Temporal ensembling: Implement the exponential averaging scheme. Compare trajectory smoothness with and without ensembling.
Chunk size ablation: Train with $H \in \{1, 4, 16, 64\}$. Measure prediction accuracy vs temporal consistency.

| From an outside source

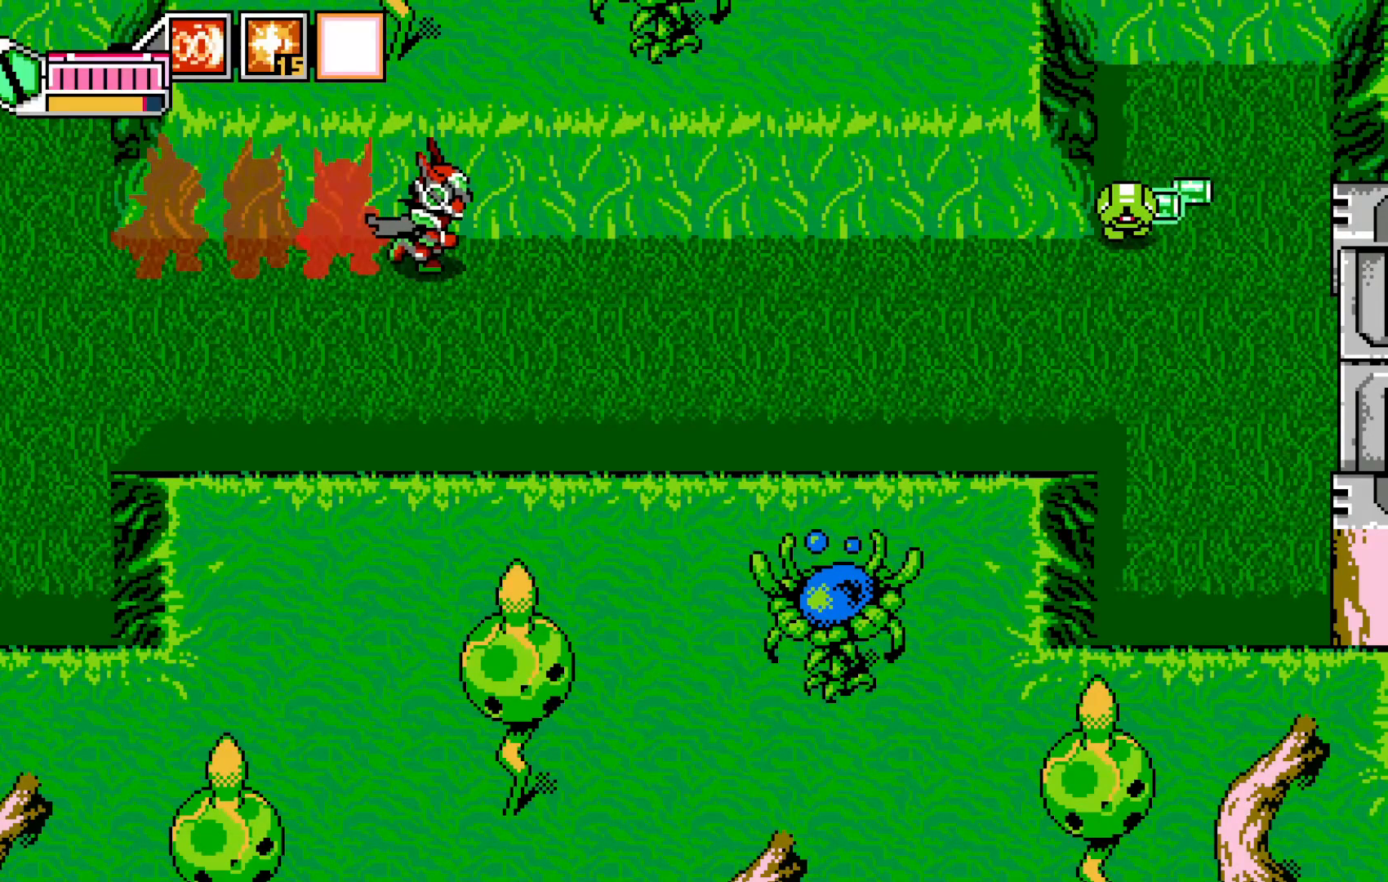
{"buttons": ["X"], "left_stick": "right", "events": [[50, "X", "down"], [150, "X", "up"], [250, "X", "down"], [350, "X", "up"], [500, "X", "down"]]}
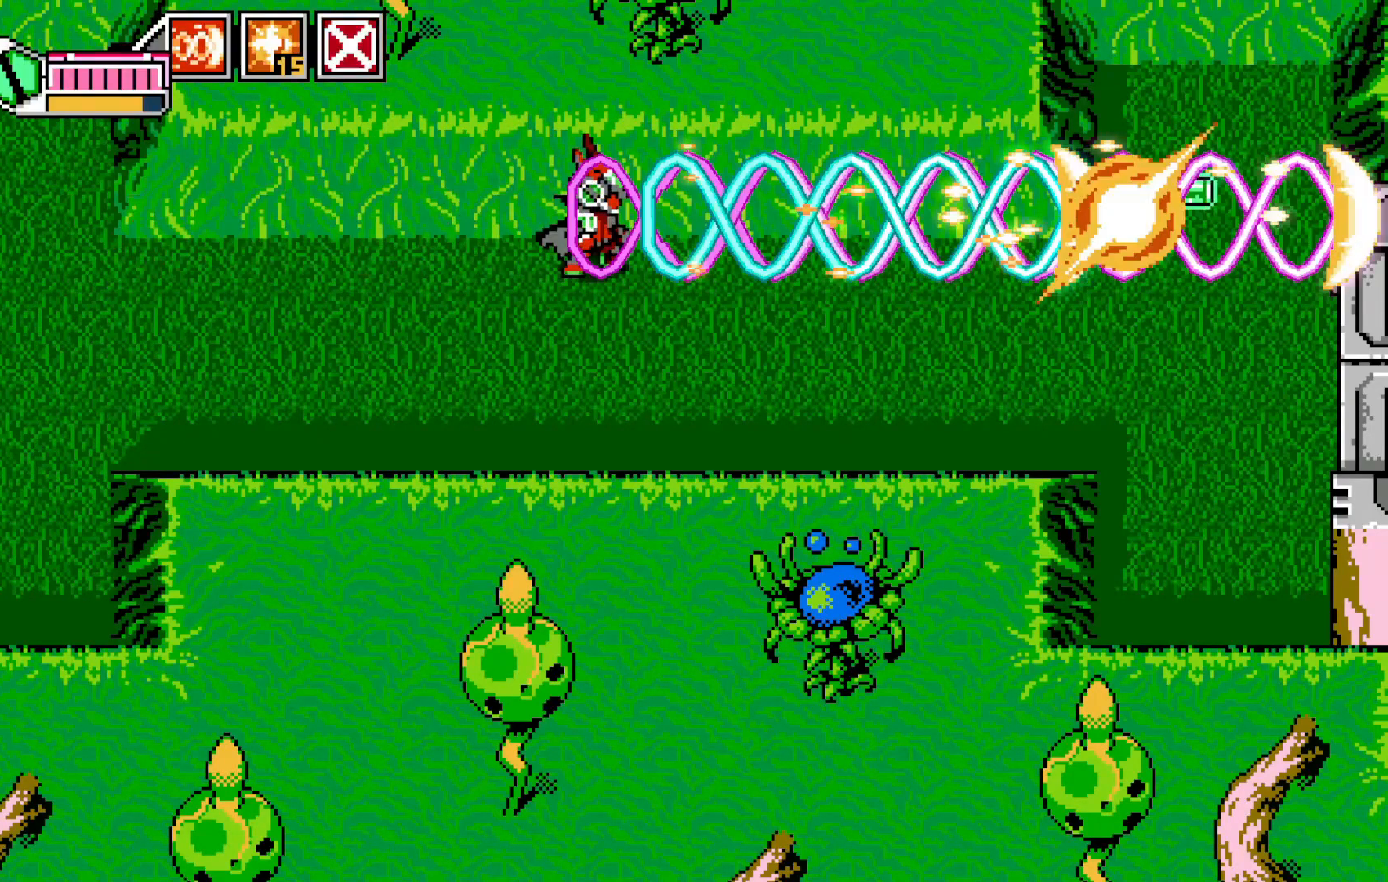
{"buttons": [], "left_stick": "center", "events": [[100, "X", "up"], [183, "X", "down"], [300, "X", "up"], [450, "left_stick", "center"]]}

Multimodality test: Create a toy dataset where the same observation leads to two different action sequences. Show that ACT (with CVAE) captures both modes while vanilla BC averages them.
ACT uses a CVAE for multimodal actions. Decision Transformer (tomorrow) takes a completely different approach: frame IL as autoregressive sequence prediction, just like GPT. Diffusion Policy (Day 81) replaces the CVAE with a diffusion model for richer action distributions. Three architectures, one goal: generate robot actions from demonstrations.